Avec plus de six amendements déposés, l’écologiste Joël Labbé a, lui aussi, essayé de jouer des coudes en maintenant le principe de la généralisation tout en excluant les cantines servant moins de 200 couverts par jour. « Le sondage de l’AMF, sur lequel s’est basée la commission pour revenir sur la généralisation porte, en très large majorité, sur des petites villes : 69,2 % des répondants du sondage sont des villes de moins de 2000 habitants, et 24,2 % des villes entre 2 000 et 9 999 habitants », justifie-t-il, en vain. Plusieurs amendements ont même plaidé pour élargir le dispositif, avec tout aussi peu de succès.
« Il y a deux questions qui nous sont posées au travers de ces amendements : faut-il pérenniser ou non l’expérimentation en cours dans la restauration scolaire ? Faut-il aller plus loin qu’un menu végétarien par semaine en restauration collective ? », a résumé Anne-Catherine Loisier (LR) avant de réaffirmer le bien-fondé de son propre amendement.
En face, le ministre de l’Agriculture a lui aussi défendu sa position. « Aujourd’hui, nous avons suffisamment de retours pour dire que de l’expérimentation de loi Egalim, on peut passer à la généralisation, assure Julien Denormandie. Certes, il y a eu une période spécifique avec la Covid mais pendant cette période, à part pendant le premier confinement, les cantines de notre pays ont continué à fonctionner ».
« Mes deux maîtres mot, c’est le choix et la qualité », a-t-il aussi affirmé, rappelant que plus de 60 % de la viande consommée dans nos cantines est importée. « L’enjeu est de favoriser des productions locales, pareil pour les protéines végétales. Nous importons des protéines végétales mais 120 millions d’euros ont été investis dans la stratégie protéine lors du plan de relance », explique le ministre de l’Agriculture.
« Soyons fiers de nos élevages, arrêtons de caricaturer ! »

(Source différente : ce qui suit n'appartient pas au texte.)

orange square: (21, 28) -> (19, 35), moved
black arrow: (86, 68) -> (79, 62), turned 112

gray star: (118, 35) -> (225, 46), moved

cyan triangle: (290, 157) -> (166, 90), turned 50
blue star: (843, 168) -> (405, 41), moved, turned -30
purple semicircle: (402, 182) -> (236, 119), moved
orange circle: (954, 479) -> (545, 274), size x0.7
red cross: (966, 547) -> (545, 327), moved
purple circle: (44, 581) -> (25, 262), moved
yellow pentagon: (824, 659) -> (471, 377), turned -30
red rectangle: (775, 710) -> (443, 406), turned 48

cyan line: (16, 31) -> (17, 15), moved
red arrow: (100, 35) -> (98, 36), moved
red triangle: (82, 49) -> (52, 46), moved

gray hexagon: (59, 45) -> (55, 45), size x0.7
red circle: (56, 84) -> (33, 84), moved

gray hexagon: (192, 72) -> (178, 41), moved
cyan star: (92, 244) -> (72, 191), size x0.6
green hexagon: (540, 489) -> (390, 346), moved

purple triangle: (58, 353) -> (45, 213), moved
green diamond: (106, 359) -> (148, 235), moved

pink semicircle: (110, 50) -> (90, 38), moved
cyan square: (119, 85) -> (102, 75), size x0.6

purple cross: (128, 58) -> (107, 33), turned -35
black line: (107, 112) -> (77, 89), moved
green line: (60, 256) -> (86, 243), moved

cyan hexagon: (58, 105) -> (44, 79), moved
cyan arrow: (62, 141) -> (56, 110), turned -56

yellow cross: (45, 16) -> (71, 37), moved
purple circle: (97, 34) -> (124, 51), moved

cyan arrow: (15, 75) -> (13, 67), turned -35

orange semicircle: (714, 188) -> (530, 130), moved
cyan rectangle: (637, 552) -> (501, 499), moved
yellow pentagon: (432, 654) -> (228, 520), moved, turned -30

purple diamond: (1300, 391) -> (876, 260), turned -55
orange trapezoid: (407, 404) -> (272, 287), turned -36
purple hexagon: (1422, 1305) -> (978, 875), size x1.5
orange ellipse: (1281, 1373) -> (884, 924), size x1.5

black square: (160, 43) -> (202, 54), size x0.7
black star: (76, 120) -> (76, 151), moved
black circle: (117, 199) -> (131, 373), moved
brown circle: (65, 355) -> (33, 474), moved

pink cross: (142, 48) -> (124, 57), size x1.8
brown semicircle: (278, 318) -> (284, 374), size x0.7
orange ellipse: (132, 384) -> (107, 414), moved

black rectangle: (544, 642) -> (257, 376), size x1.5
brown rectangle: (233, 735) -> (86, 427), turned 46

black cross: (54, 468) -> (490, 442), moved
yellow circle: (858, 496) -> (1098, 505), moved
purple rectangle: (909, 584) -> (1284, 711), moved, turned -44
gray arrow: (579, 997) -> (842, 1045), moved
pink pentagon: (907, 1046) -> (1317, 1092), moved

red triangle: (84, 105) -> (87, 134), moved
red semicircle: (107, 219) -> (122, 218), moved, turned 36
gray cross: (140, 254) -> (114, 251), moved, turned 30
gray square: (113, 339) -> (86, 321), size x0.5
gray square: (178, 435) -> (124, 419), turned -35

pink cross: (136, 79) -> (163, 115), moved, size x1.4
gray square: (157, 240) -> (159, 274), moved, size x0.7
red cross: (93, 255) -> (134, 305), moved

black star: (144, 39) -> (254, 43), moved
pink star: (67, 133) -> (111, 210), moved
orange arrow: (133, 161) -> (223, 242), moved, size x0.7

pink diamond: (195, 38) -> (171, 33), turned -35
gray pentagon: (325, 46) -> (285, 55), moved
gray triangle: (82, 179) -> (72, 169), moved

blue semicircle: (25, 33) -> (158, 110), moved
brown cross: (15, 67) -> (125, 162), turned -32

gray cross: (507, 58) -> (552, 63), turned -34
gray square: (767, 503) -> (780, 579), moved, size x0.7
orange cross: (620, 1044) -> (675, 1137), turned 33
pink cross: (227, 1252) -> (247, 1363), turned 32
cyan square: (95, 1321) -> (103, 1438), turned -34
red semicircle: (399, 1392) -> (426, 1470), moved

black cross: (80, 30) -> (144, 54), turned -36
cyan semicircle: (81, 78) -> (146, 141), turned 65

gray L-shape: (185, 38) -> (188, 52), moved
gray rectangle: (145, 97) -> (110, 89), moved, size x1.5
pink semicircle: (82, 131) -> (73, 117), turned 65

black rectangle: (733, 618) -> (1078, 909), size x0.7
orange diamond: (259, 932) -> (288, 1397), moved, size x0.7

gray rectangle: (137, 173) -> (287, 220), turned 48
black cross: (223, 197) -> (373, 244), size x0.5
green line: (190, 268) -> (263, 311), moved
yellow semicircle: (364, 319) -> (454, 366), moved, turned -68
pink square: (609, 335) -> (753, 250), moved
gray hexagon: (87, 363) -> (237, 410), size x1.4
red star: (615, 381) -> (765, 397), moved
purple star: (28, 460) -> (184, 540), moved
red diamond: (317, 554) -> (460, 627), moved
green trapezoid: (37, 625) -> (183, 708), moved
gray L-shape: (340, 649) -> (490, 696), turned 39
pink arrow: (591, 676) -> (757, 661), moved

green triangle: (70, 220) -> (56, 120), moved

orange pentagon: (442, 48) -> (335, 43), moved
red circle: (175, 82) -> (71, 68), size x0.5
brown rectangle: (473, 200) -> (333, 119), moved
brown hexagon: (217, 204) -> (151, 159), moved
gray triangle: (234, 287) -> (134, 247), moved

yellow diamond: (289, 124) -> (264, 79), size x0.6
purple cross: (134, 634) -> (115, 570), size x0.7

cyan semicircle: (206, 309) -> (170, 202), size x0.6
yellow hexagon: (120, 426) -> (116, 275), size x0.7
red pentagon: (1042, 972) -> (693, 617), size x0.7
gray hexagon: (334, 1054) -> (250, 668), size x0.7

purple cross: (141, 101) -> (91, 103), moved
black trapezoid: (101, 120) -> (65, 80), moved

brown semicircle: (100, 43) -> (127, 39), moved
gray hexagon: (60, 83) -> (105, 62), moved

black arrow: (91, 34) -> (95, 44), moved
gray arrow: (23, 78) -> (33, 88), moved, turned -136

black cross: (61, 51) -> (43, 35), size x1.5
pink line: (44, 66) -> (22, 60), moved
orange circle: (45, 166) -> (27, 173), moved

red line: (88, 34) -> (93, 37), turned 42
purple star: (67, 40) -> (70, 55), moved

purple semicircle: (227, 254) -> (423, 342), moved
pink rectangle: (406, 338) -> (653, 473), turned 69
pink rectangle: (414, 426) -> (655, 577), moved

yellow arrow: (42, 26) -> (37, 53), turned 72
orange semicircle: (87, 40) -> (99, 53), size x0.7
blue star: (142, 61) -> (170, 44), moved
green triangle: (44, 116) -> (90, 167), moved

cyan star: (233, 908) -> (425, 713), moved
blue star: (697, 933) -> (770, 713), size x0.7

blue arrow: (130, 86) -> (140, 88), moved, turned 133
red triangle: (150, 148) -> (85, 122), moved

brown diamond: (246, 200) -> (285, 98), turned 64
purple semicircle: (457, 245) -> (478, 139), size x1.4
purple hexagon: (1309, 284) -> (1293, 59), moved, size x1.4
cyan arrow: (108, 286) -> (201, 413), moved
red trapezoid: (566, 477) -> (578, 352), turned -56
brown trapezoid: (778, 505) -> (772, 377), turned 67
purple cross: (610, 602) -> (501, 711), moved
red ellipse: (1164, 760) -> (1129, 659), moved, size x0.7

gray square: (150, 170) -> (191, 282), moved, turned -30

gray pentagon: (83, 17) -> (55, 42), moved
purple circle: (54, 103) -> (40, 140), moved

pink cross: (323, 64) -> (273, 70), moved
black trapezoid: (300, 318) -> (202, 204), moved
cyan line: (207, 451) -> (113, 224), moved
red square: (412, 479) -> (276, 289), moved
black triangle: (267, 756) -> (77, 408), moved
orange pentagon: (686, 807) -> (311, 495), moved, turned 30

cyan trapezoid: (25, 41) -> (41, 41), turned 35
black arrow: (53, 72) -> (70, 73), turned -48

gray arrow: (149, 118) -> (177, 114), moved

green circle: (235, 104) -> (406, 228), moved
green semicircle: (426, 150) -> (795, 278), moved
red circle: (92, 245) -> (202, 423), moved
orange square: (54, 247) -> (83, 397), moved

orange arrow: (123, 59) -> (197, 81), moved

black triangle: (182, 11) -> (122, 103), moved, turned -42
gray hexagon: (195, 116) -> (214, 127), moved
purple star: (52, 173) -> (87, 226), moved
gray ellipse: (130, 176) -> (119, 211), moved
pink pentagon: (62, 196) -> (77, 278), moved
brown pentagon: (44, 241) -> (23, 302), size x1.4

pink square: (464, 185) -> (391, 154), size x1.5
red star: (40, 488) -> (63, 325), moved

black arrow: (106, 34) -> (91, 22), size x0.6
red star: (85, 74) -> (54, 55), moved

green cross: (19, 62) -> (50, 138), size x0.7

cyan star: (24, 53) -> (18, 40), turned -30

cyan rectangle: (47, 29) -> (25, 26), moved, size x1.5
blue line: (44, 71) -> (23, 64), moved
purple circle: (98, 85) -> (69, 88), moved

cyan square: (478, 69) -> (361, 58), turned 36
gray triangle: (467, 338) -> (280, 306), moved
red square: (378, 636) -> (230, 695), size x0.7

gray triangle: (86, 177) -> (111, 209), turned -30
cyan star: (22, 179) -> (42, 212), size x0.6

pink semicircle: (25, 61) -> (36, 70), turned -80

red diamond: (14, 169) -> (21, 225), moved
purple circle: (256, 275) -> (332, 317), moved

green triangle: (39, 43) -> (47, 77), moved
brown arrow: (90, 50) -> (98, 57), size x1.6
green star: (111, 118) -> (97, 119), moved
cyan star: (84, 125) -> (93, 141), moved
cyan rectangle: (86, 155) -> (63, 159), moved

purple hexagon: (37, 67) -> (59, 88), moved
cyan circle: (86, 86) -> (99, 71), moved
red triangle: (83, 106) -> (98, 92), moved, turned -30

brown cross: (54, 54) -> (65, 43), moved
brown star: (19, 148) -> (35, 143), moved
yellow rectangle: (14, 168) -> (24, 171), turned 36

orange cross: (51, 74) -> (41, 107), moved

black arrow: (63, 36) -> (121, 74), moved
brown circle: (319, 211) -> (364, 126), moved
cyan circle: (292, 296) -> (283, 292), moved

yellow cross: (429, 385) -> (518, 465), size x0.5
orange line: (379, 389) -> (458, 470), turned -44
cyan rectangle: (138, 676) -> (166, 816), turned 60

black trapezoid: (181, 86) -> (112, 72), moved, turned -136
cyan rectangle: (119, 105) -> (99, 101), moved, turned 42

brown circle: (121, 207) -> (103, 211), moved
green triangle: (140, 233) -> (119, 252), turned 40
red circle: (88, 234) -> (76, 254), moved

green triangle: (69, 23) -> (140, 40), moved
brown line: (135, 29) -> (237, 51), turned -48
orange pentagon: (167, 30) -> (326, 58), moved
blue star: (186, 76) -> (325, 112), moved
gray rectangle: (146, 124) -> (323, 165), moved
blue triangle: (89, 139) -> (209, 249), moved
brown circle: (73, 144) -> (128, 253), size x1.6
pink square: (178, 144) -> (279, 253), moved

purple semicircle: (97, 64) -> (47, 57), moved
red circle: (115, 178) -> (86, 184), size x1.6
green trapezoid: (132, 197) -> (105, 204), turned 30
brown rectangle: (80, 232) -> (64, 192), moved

En marge de cette discussion, le ministre s’est emporté contre le sénateur écologiste Daniel Salmon qui a évoqué l’élevage intensif dans sa région, la Bretagne. « Je ne peux pas laisser passer ce qu’a dit le sénateur Salmon », a affirmé Julien Denormandie. « Dès lors que vous parlez de ces élevages intensifs, tous ceux qui regardent se disent qu’en France on a des élevages intensifs. Je vais même aller plus loin. J’ai été outré quand une association comme L214 mettait, en plein Covid, des grandes affiches avec un masque qui disait « au lieu de gérer les conséquences, luttons contre les causes : élevage intensif » ! », a assené le ministre de l’Agriculture avant de tonner : « Soyons fiers de nos élevages, arrêtons de caricaturer ! »
« Monsieur le ministre fait de la diversion ! », a répliqué l’écologiste, Ronan Dantec, rappelant que le ministre n’en était pas à sa première colère dans la Haute assemblée. « Nous sommes dans une loi sur le climat, nous parlons climat, la forêt amazonienne disparaît parce que nous n’avons pas les protéines pour nourrir nos propres troupeaux […] c’est ça la réalité du monde et si on prend toujours les choses par le petit bout de la lorgnette, on y arrivera jamais », a tancé le sénateur.
Le Sénat, qui entamait là le titre V « Se nourrir », continue l’examen de la loi Climat jusqu’au 29 juin.